Wir sind sehr gespannt auf die Gespräche, die wir dort führen werden, und die Rückmeldungen der Fachbesucher. Wir wollen den Bedarf der Kunden möglichst gut verstehen – dabei ist die Messe enorm wertvoll für uns. Wir sind auch sicher, dass die Besucher als Fachleute den Innovationsgrad unserer Entwicklung erkennen und sich dafür interessieren. Wir freuen uns riesig auf die Veranstaltung! Das ist der erste internationale Auftritt der Firma SAX Power GmbH und wir präsentieren eine neue Technik, die noch nie in netzfähigen Solarspeichern eingesetzt wurde.
Warum haben Sie sich für den ees Award beworben?

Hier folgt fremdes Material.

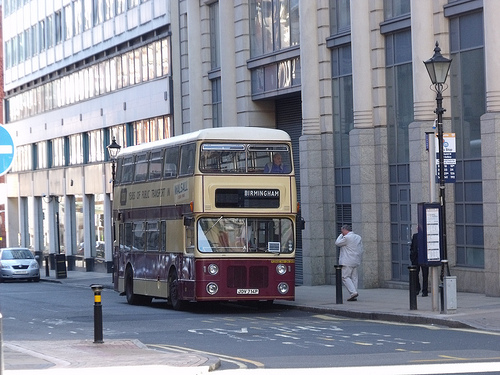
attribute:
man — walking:
[332, 220, 366, 302]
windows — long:
[85, 139, 282, 309]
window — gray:
[251, 55, 302, 97]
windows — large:
[148, 172, 374, 329]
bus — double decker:
[113, 142, 308, 316]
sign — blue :
[2, 121, 23, 183]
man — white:
[304, 209, 435, 334]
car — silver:
[1, 248, 39, 284]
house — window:
[209, 15, 497, 290]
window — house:
[247, 63, 268, 98]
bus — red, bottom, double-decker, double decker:
[110, 122, 300, 302]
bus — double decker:
[105, 122, 304, 314]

Wenn man so einen Durchbruch erzielt hat wie wir mit unserer Technologie, wollen das viele Leute erst einmal gar nicht glauben. Man muss sie überzeugen, dass das alles fundiert und seriös ist. Dabei helfen uns die unabhängigen Gutachten und Prüfungen, aber auch der neutrale Blick einer Jury in so einem wichtigen Wettbewerb wie dem ees Award. Wir haben ein großes Ziel und brauchen diese Anerkennung, um die neue Technik auch in der E-Mobilität durchzusetzen.